Neutrinos are fundamental subatomic particles with an extremely small mass, close to zero, and no electric charge, which makes them invisible to electromagnetic fields. They are the second most abundant particles in the universe, generated in stars and cosmic explosions, and they can pass through the Earth without being detected. For this reason, they are known as “the ghost particle”.
Every subatomic particle has its corresponding antiparticle (which has the same mass and spin as the particle, but with opposite electric charge and magnetic moment). Antineutrinos, the antiparticles of neutrinos, are emitted or produced during certain nuclear decays. Inside a nuclear reactor, unstable atomic nuclei are produced and decay in various ways. One of the most common forms is beta decay, in which the nucleus emits a beta particle (an electron) and an antineutrino.
Back in 2024, the Gamma and Neutron Spectroscopy group at IFIC, together with scientific teams from France, England, and Finland, announced the development of a new detection system intended to clarify some of the discrepancies between theoretical models and observed data in neutrino detection processes in nuclear reactors. The key to understanding these discrepancies, they stated, could lie in measuring the beta spectra of fission products. Now, this new detection system has borne fruit, and the group has published its results.
The study involved measurements of the shape of beta decay spectra that contribute most to the antineutrino spectrum of reactors, using high-purity radioactive beams produced at IGISOL, an internationally recognized Finnish experimental facility. Detecting emitted neutrinos to analyze their energy is extremely complex, but it is possible to infer it by measuring the energy of the beta particle, since both are linked by the principle of energy conservation. In other words, beta particles emitted in a reactor can be measured, and through them, antineutrinos can be studied.
With these results, Algora and Alcalá have succeeded in significantly correcting the calculated antineutrino spectrum of reactors, since the measurements focus on “a type of beta transition that represents a high percentage of the total and therefore directly affects the region of the spectrum that remains unexplained,” explains Alejandro Algora, principal investigator of the experimental proposal.
“These measurements,” adds Alcalá, “are the first of their kind performed with ultrapure radioactive beams, and they allow us to better assess the corrections used in the calculation of a reactor’s antineutrino spectrum.”

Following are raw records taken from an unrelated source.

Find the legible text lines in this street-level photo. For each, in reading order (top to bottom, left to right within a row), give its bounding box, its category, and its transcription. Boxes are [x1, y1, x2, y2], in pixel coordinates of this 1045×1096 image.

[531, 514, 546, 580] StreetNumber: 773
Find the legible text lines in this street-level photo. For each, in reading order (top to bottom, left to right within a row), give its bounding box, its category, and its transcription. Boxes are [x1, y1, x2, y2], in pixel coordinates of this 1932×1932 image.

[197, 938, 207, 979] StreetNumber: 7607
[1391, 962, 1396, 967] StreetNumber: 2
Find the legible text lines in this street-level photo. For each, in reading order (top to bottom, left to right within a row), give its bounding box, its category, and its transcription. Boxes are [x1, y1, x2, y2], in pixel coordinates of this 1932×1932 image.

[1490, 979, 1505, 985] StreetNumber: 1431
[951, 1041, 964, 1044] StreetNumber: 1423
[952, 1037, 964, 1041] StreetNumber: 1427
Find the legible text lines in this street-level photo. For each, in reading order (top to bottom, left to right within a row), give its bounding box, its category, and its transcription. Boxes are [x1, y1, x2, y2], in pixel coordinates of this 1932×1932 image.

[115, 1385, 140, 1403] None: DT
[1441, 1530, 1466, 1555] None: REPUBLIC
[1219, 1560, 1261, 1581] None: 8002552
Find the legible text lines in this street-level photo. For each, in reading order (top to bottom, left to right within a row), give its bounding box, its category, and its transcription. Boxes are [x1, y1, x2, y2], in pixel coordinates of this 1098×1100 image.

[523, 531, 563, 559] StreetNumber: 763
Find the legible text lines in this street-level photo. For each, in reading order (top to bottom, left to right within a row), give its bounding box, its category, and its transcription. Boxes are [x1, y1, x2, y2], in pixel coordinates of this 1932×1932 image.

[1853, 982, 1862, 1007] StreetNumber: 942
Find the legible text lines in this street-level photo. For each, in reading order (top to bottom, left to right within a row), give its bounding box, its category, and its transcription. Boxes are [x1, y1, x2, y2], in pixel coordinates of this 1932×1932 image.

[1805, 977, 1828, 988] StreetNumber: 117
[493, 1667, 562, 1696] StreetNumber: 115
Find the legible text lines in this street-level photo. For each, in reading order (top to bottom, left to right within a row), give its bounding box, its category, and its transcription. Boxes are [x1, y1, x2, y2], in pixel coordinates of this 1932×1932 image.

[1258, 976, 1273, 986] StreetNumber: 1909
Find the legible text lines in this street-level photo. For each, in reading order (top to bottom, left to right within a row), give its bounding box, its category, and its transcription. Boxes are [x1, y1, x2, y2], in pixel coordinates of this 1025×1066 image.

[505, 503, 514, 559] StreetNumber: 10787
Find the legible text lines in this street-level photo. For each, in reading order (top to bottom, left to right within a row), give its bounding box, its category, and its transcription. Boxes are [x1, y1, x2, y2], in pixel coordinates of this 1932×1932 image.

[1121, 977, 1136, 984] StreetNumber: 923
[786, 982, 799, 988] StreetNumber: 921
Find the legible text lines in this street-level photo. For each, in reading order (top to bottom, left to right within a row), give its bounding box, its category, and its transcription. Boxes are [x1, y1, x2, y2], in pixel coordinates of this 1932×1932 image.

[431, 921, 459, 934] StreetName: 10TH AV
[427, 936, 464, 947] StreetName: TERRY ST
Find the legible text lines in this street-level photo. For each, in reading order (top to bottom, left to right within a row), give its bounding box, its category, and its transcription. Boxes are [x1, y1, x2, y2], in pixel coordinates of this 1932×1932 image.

Thanks to the enormous number of antineutrinos emitted per second by a reactor (approx. 10²⁰), nuclear reactors have been highly relevant in the study of neutrino properties—such as their ability to transform from one type into another, a phenomenon known as neutrino oscillation—and, more importantly, they made it possible to directly demonstrate their existence for the first time.
It is now possible to monitor the power of a nuclear reactor using neutrino detectors. But these measurements could have major implications in the future: it may become possible to determine whether illegal manipulations of reactor fuel have occurred by measuring the antineutrino spectrum. Additionally, researchers believe it will eventually be possible to “see” what is happening inside a nuclear reactor through neutrinos.
The work, carried out within the framework of an international collaboration (IFIC–Subatech–Univ. Surrey–Univ. of Jyväskylä–Univ. Warsaw) and led by IFIC, is the first in a series of studies that will contribute to a better understanding of the anomalies that still persist in nuclear reactor neutrino physics.